На рубрику «исторический роман» может претендовать великое множество произведений — не только разномастных и разностильных, но в самом существе своем — разножанровых. От «Подпоручика Киже» до «Фаворита», от «Путешествий дилетантов» и «Двух связок писем» до «Квентина Дорварда», от «Петра Первого» до любой малограмотной крайности, что называется, до последней черты. Характерно, однако, что почти все эти выходы на историю сопровождаются подразумеваемыми (а также открытыми) апелляциями к современности, намеками на ее злободневные печали и радости, попытками постичь настоящее через прошлое.
Уже в этой постановке вопроса наличествует элемент публицистичности настолько сильный, что в некоторых случаях он становится идейной доминантой. Но публицистика, не довольствуясь малым, рвется наружу: в авторские отступления, в монологи героев, в сюжетные приговоры второстепенным историческим персонажам, которые обретают на этом пути ореол глашатаев идеала или антиидеала. И вновь обрисовывается двучленная конструкция: публицистика, то есть мысль, плюс картина, — органические составные части художественного творения. Публицистика в данном контексте синоним тенденциозности, а тенденциозность использует в качестве основной технологической программы принцип иллюстрирования. «Хорошая» тенденциозность — не та, которую в сердцах клеймят: «Да это же иллюстративность!»

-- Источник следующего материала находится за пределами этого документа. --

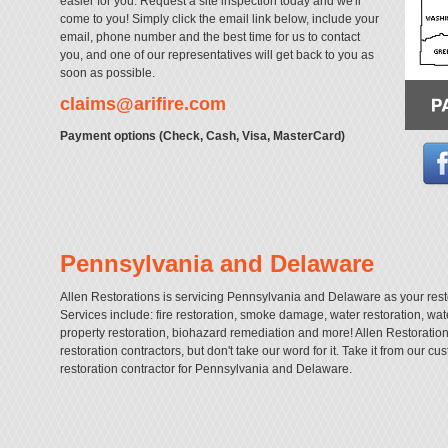
easier for you. Request a site inspection today and we'll
come to you! Simply click the email link below, include your
email, phone number and the best time for us to contact
you, and one of our representatives will get back to you as
soon as possible.
claims@arifire.com
Payment options (Check, Cash, Visa, MasterCard)
Pennsylvania and Delaware
Allen Restorations is servicing Pennsylvania and Delaware as your rest
Services include: fire restoration, smoke damage, water restoration, w
property restoration, biohazard remediation and more! Allen Restorati
restoration contractors, but don't take our word for it. Take it from our c
restoration contractor for Pennsylvania and Delaware.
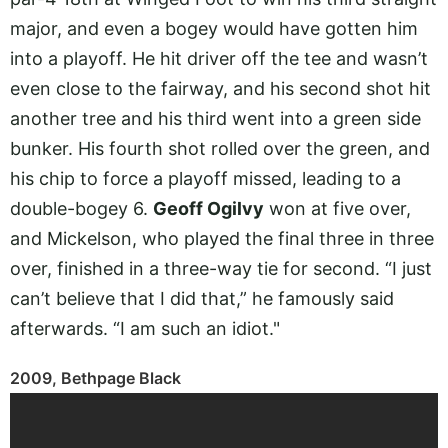
major, and even a bogey would have gotten him
into a playoff. He hit driver off the tee and wasn’t
even close to the fairway, and his second shot hit
another tree and his third went into a green side
bunker. His fourth shot rolled over the green, and
his chip to force a playoff missed, leading to a
double-bogey 6.
Geoff Ogilvy
won at five over,
and Mickelson, who played the final three in three
over, finished in a three-way tie for second. “I just
can’t believe that I did that,” he famously said
afterwards. “I am such an idiot."
2009, Bethpage Black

Генетические предпосылки симбиоза «мысль плюс картина» заложены еще античностью, а может быть, даже более ранними культурными формами, когда в устном народном творчестве формировались жанры первичного бытования — от мифа до заклинания и притчи. Притча и являет собой генотип, на основе которого становятся возможными иллюстративные соотношения последующей литературы, вплоть до современной.

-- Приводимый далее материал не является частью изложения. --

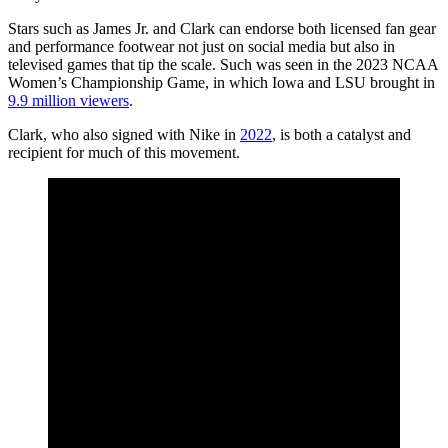
Stars such as James Jr. and Clark can endorse both licensed fan gear
and performance footwear not just on social media but also in
televised games that tip the scale. Such was seen in the 2023 NCAA
Women’s Championship Game, in which Iowa and LSU brought in
9.9 million viewers
.
Clark, who also signed with Nike in
2022
, is both a catalyst and
recipient for much of this movement.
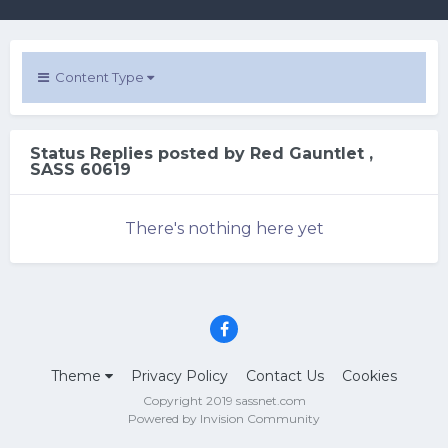
Content Type
Status Replies posted by Red Gauntlet ,
SASS 60619
There's nothing here yet
Theme
Privacy Policy
Contact Us
Cookies
Copyright 2019 sassnet.com
Powered by Invision Community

Об иллюстративности как о принципе повествовательного искусства можно было бы сказать, перефразируя мысли М. Эпштейна об эссеистике: это и единство, и попытка соединения, но прежде всего это акт творения и обязательно сопутствующий ему акт называния. Человек создан — и создатель говорит: «Се — человек…» Не с восклицательным знаком, который здесь как бы напрашивается, а с многоточием — символом раздумья.
Вероятно, надо избегать оценочных моментов в этом разговоре об иллюстративности исторического романа (как и ранее, когда предметом дискуссии были сатирические жанры). Иначе на нас неизбежно хлынут негативные примеры, образцы той самой «плохой» иллюстративности, коя у всех у нас на виду и на слуху.

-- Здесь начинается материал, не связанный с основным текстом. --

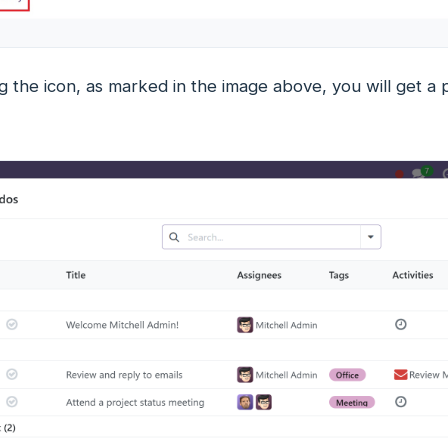
g the icon, as marked in the image above, you will get a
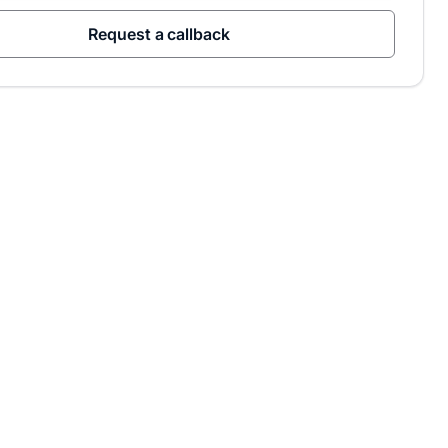
Request a callback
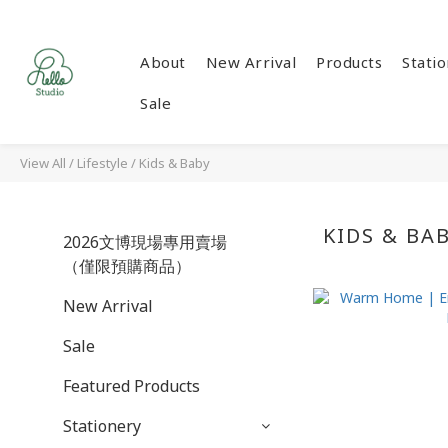
About
New Arrival
Products
Stati
Sale
View All
/
Lifestyle
/
Kids & Baby
KIDS & BA
2026文博現場專用賣場
（僅限預購商品）
New Arrival
Sale
Featured Products
Stationery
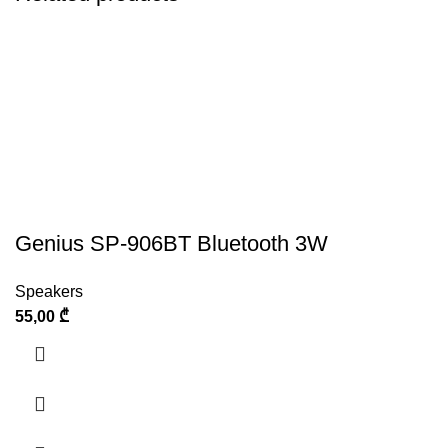
Genius SP-906BT Bluetooth 3W
Speakers
55,00
₾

И, однако же, в любом случае надо помнить: романист, занявшийся историей, подобен сочинителю акростихов. Он бредет от одной заданной точки к другой, он должен «охватить» и ту начальную букву, и эту, он обязан отметиться и там, и там, и в аэропорту побывать, и на вокзале. Не такая уж завидная миссия.
На сей метафоре, как на некоем зеркальном феномене, отмечусь и я сам, чтоб признать закономерный характер некоторых препон, возникающих перед современным литератором.